Page 54 of My Lady Marzipan


Font Size:

Charlotte couldn’t help smiling. “I am,” she agreed, making him bark out a laugh.

“And modest,” he teased, after a moment.

“Does it seem boastful to agree that my nature is basically kind?”

“Not really, not when you say it,” he agreed. “I’ve seen the evidence.”

She shrugged. “It’s easy to be kind and to make people happy, especially with confectionery.”

“I suppose so. Most of the people I work with are unsmiling.”

“Something as grave as the law can drain the happiness away,” she mused. “But you are not a sad man, albeit a little serious sometimes.”

“I’ve been told that before.”

“You take after your father, perhaps,” she mused, although the earl seemed more cranky than serious. But if Charles’s lifelong role model for being a man was the grumpy earl, then she suppose he had turned out very well indeed.

“Better my father than my mother,” he quipped, then looked as though he wished he could suck the words right out of the air and swallow them back down.

“Your mother has passed away?” Charlotte asked him, fearing the worst.

He said nothing for a long moment. “If you don’t mind, I would rather not speak of her.” His tone had become reticent and off-putting.

It was probably too painful for him. “Of course. I am sorry to have pried. In any case, I have taken up too much of your time.”

Suddenly, she recollected that all this space belonged to her — and Rare Confectionery — and her joy bubbled up once more. Returning to the center of the room, she twirled in a circle.

“Can’t you just imagine it?” she crowed. “Everything appealing down to the finest detail, the floors and paint and wallpaper and furnishings. And it will smell divinely of Amity’s chocolates and Beatrice’s buttery toffee. And coffee, too. It will be grand.”

“I can imagine it. I’m sure your marzipan will be here, too,” he added.

How sweet of him to mention it.“It doesn’t have a warm, delicious scent. It is undoubtedly the least popular confectionery in the shop.”

With that, realizing she still had work to do down below, she began to walk toward the door.

“And that doesn’t bother you?” he asked, sounding surprised.
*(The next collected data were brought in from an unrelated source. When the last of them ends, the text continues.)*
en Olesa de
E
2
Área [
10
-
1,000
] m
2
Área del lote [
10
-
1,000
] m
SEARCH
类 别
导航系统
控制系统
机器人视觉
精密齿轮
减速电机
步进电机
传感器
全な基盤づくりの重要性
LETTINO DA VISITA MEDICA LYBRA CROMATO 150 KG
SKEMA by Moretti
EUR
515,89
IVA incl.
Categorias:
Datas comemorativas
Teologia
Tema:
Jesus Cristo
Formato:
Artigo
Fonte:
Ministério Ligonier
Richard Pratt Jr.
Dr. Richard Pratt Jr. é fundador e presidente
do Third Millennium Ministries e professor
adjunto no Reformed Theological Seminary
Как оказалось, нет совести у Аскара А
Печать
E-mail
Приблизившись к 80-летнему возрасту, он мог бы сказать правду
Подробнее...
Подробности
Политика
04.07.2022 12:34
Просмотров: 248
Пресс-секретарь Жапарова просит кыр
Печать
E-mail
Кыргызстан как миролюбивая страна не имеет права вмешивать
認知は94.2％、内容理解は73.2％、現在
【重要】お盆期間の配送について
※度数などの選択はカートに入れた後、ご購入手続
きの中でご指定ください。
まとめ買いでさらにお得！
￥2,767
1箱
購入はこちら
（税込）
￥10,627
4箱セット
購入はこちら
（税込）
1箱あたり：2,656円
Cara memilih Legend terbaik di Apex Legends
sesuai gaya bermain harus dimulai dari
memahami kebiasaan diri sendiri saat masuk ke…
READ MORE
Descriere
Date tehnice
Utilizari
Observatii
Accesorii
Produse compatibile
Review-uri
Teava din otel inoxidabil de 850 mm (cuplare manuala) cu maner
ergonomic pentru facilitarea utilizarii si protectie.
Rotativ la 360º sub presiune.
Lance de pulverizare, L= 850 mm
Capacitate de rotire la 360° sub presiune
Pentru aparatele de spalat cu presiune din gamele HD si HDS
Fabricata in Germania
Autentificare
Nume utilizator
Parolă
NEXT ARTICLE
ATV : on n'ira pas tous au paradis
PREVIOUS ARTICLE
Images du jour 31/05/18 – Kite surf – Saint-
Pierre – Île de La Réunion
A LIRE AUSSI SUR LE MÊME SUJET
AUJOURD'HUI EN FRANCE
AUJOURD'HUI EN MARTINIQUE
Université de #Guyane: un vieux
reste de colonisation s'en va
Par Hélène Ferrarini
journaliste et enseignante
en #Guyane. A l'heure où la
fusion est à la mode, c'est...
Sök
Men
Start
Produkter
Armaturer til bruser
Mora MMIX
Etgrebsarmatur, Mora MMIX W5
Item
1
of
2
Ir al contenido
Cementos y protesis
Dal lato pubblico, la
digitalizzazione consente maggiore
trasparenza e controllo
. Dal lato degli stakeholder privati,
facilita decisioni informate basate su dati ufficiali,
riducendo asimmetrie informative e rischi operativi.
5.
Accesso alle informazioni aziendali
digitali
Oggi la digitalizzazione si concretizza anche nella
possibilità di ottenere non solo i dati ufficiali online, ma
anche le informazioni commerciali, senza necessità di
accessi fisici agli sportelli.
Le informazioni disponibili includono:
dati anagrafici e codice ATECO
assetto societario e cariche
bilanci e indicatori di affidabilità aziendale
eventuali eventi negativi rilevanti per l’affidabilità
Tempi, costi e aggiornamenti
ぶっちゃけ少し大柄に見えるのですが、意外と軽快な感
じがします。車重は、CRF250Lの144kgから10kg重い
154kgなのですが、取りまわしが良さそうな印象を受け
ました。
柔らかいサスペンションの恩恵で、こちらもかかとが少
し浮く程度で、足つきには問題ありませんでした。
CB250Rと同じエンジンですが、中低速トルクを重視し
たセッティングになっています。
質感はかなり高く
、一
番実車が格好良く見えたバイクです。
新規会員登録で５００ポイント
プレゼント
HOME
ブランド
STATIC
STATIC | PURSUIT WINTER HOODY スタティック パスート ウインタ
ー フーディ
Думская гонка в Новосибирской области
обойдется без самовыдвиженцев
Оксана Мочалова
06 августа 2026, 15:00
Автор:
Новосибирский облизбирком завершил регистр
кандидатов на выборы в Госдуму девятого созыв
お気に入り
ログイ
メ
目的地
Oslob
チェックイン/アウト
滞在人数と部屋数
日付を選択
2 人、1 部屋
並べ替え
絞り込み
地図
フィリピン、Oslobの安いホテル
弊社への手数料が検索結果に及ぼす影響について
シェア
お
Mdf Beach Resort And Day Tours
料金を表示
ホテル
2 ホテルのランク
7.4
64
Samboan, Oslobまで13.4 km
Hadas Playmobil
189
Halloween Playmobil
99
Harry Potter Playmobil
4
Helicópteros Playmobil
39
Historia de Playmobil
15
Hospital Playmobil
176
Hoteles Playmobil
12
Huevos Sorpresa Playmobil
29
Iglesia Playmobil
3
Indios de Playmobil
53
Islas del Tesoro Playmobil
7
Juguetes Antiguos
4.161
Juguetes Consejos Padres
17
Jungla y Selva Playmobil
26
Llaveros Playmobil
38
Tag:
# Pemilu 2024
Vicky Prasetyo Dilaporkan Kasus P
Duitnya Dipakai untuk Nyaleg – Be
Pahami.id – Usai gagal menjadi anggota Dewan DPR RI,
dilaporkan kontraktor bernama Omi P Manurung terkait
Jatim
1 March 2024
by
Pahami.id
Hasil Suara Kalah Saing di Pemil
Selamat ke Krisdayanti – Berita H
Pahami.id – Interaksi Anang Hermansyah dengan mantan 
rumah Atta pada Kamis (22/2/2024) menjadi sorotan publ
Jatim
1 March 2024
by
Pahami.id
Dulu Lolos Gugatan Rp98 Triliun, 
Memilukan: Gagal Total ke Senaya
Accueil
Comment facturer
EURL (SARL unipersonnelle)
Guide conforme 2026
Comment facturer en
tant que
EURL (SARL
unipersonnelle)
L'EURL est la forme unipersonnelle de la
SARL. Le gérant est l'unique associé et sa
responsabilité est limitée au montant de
“Not at all. My marzipan is part of the success of Rare Confectionery, after all.” She glanced at him. “As a family, we fail or succeed together, I believe.”

He stopped in his tracks. “You have amazed me again, Miss Rare-Foure. What’s more, you have done so more than anyone I know.”

Charlotte didn’t know what to make of that. “Most families are similar, are they not?”

“I wish it were so,” Charles said, making her understand he had not the same experience in his life.

She recalled how Lionel had left without any indication of when he would see Viola or their parents again.Pure selfishness!But surely, Lionel was an aberration of an artistic mind! She hoped no such thing had happened to the viscount within his own family.

“May I escort you somewhere again this week?” he asked.

His question drew her out of thoughts of a man she might never see again, one she’d finally put behind her.

“Yes,” she answered. “We shall need Delia, obviously, because we cannot keep our hands off one another.”

Charlotte meant it in jest, but he stiffened. His lordship was a tad too serious for his own good. Why, she almost leaned over to kiss him just to ruffle his feathers once more, but restrained herself. That would most certainly end with him berating himself again.

“I am speaking in jest. I shall be on my best behavior,” she assured him, “and I’m certain you will, too.”

That made him smile, if only slightly. “I enjoy riding. I think I may have mentioned that before. But you work every day, do you not?”